Number of Hedge Fund Holders: 234

Alphabet Inc. (NASDAQ:GOOGL)’s aggressive AI integration throughout its product lineup possesses the potential to significantly improve user experiences and establish new revenue opportunities. In the cloud segment, Alphabet Inc. (NASDAQ:GOOGL)’s AI-powered solutions are expected to differentiate Google Cloud Platform from competitors, which can help attract more enterprise customers and fuel revenue growth. Its AI advancements are expected to result in new product categories and services, resulting in additional revenue streams over and above traditional advertising.

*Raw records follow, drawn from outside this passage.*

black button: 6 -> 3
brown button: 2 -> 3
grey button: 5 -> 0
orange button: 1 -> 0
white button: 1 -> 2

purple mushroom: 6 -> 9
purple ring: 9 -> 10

Morningstar sees the company’s full-stack approach to AI—including infrastructure, software, applications, and ads—as a strong long-term strategy. On the generative AI side, the firm remains optimistic about Alphabet Inc. (NASDAQ:GOOGL)’s ability to leverage the video and image generation models (Veo and Imagen) to empower creators on YouTube to create/edit the engaging content. Apart from offering creators with numerous tools to generate content, Alphabet Inc. (NASDAQ:GOOGL)’s investments in AI can improve the advertising business through better ad targeting, content recommendations, and ad pricing.

Qualivian Investment Partners, an investment partnership focused on long-only public equities, published the Q3 2024 investor letter. Here is what the fund said:

“Alphabet Inc. (NASDAQ:GOOGL): Q2 2024 revenues and EPS beat expectations, with total revenues growing 14%, Search ad revenues growing 14%, YouTube ads growing 13%, and Google Cloud revenues growing 29%. Revenue growth in the quarter constituted a continued sequential improvement from earlier quarters in the year, suggesting a continued rebound in Alphabet’s core business except for YouTube ad revenues, which missed expectations and showed deceleration in the growth rate as compared to Q1 when it grew 21%. Operating margins improved by 310 bps vs. the same quarter last year.

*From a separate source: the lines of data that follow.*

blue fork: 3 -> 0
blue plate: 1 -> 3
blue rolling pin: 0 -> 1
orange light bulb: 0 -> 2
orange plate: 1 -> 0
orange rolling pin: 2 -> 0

Management continued to highlight developments with their generative AI program, which is seen as a foundational platform with opportunities across their businesses but particularly in search and cloud. However, this comes with material capex investment well ahead of the expected economic benefits from Gen AI, and the level of spending is leading investors to worry about the ROI on that spend for Alphabet, as well as the other hyperscalers (Microsoft and Amazon). We continue to have confidence in Alphabet’s ability to generate strong revenue, earnings, and cash flow growth well above the S&P 500’s in the years to come and view it as a core holding for the long term.”